Determination of Essential & Toxic Elements in Biological Samples of Human Subjects Having Thyroid Disorders by Different Analytical Techniques

Author(s)

Ghulam Abbas

Institute/University/Department Details
National Center of Excellence in Analytical Chemistry / University of Sindh, Jamshoro
Session
2010
Subject
Analytical Chemistry
Number of Pages
205
Keywords (Extracted from title, table of contents and abstract of thesis)
Determination, Essential, Toxic Elements, Biological Samples, Human Subjects, Thyroid Disorders, Different, Analytical, Techniques

Abstract
Direct association of trace and toxic elements in relation to human disease has been observed in many research studies.The health of human being depends largely on a normal supply of essential trace elements in tissues and changes to its concentrations may lead to different physiological disorders including thyroid disorders.Thyroid disorders including: Grave’s disease, Hashimotoe’s disease, lymphocytic thyroiditis, toxic multinodular goiter, thyroid cancer, pituitary disease, infection, tumors, cretinism, congenital anomalies, neurological dysfunction, impaired reproduction, still birth and spontaneous abortion.
In many developing countries, human populations are at high risk of goiter, related to iodine, iron (Fe), zinc (Zn) and selenium (Se) deficiencies, whilst excess level of Copper (Cu) and Cadmium (Cd) can have adverse effects on thyroid metabolism.The iodine, Fe, Zn, Se, and Cu are critically importance in the proper functioning of the thyroid hormones such as: thyroid stimulating hormone (TSH), free triiodothyronine (FT3) and thyroxine
(FT4).

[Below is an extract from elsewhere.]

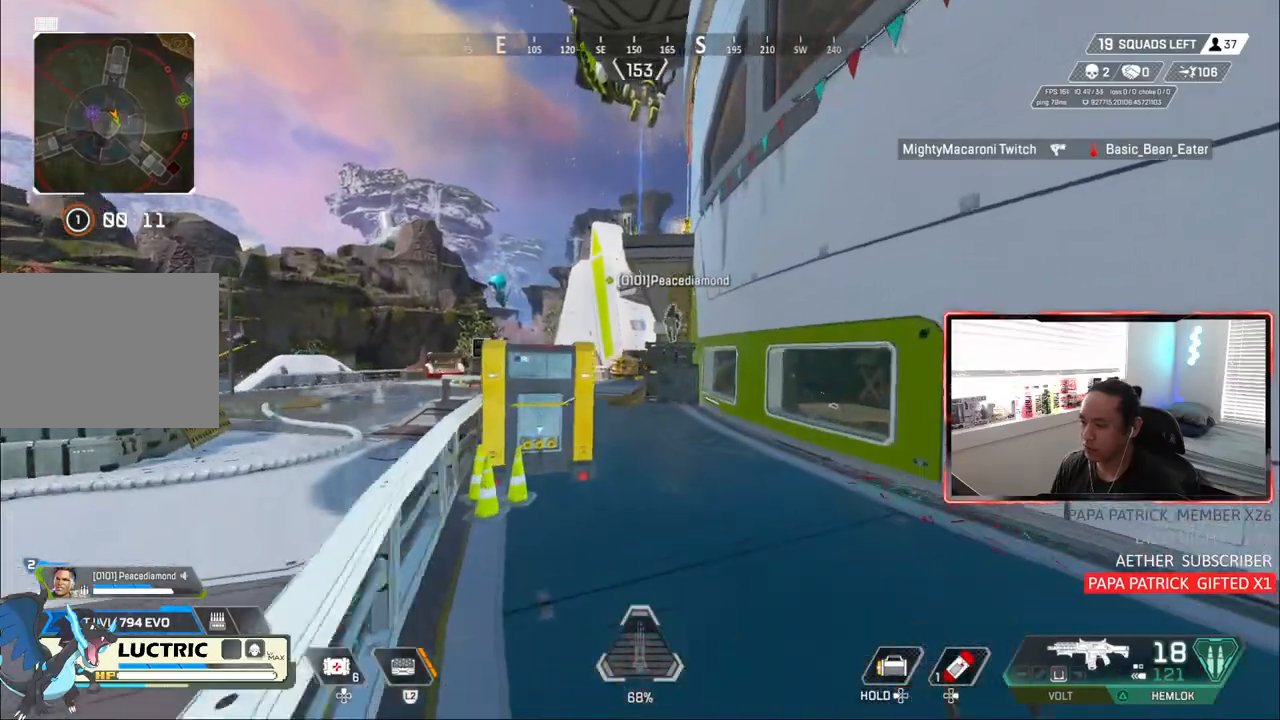
{"dt_ms": 500, "buttons": [], "left_stick": "up", "right_stick": "center", "events": []}
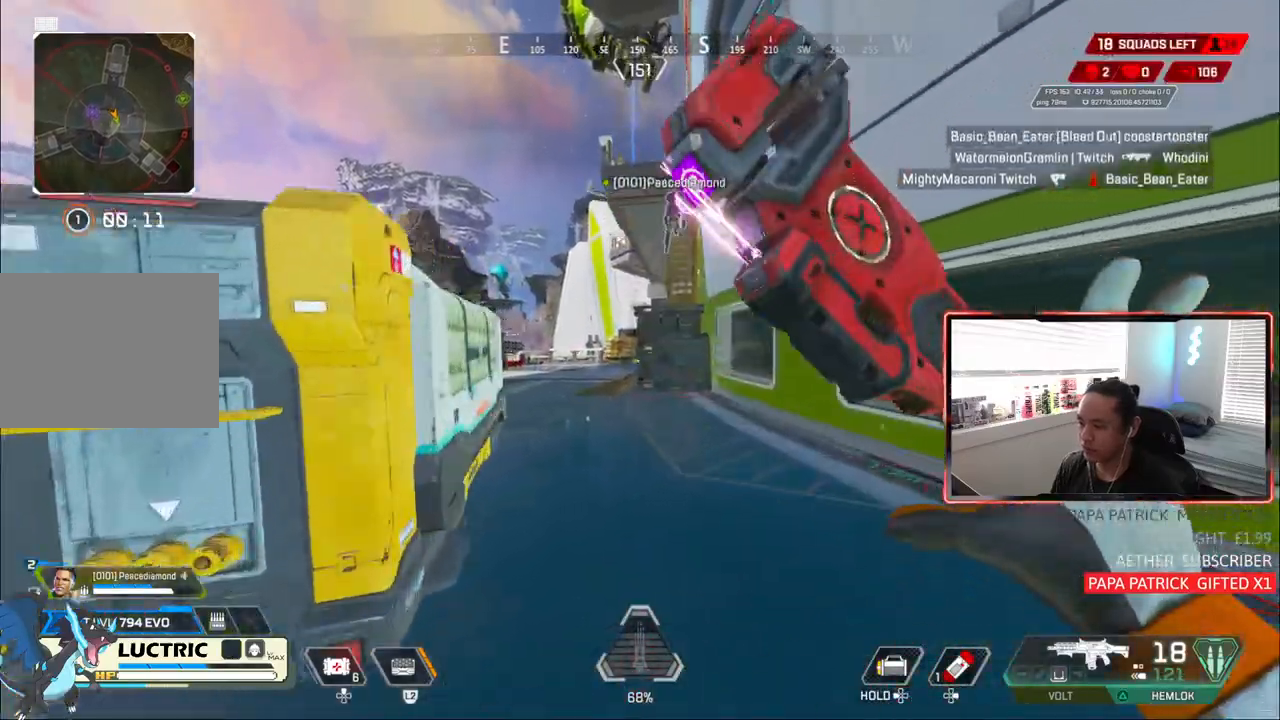
{"dt_ms": 500, "buttons": [], "left_stick": "up", "right_stick": "center", "events": []}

These hormones are involved in many different ways in human metabolism and are essential for normal growth, mental and physical development. The intracellular localization of Cu/Zn and Mn-superoxide dismutase (SOD), which catalyze the dismutation of superoxide radicals (O2-) to O2 and H2O2, was studied in the thyroid tissue of various thyroid disorders by an immunohistochemical technique.Nutrient deficiencies, including Fe, Zn, Se and vitamin A and severe protein malnutrition also contribute to an inability to use iodine well and to the development of various types of thyroid disorders. The Cd appears to be the largest single contributor to autoimmune thyroid disease.It is a very powerful and toxic metal which seems to be placed at the very center of the thyroid story.On other hand, Cd has been found to inhibit FT4 synthesis and/or its release and to depress type I iodothyronine 59-monodeiodinase (59D-I) activity, resulting in a decreased serum FT3 level.
In present study, the concentration of iodine, Fe, Zn, Se, Cu and Cd in biologica samples (serum and urine) of different thyroid disease patients (age ranged 15-50 yrs) with healthy subjects of both genders from different areas of Sindh. Both controlled and study group patients were of same socio-economic status, localities and dietary habits. The mothers have hypothyroid thyroid and their neonates were also scrutinized for understudy essential trace and toxic metals in present study.The biological samples (serum and urine) were oxidized by 65% nitric acid, 30% hydrogen peroxide (2:1) ratio in microwave oven for 2-5 minutes, to reduce the conventional wet acid digestion period 2-3 hours. The all digested samples were analyzed for iodine by iodide-ion selective electrode (iodide-ISE), Zn and Fe concentrations using flame atomic absorption spectrometer, while Se and Cu by Electrothermal atomic absorption spectrometer.
The results showed the significantly lower concentrations of iodine, Fe, Zn and Se, while high level of Cu and Cd obtained in the serum and urine samples of hypothyroid patients as compared to the control healthy subjects of both genders. The mean values of
iodine, Fe and Se in serum and urine samples of thyroid mothers and their infants were significantly lower as compared to the referent mothers-infants pairs (p< 0.01).Deficiencies of iodine, Fe, Zn and Se may play an important role in the etiology of thyroid disease in the subjects of present study as compared to the normal subjects.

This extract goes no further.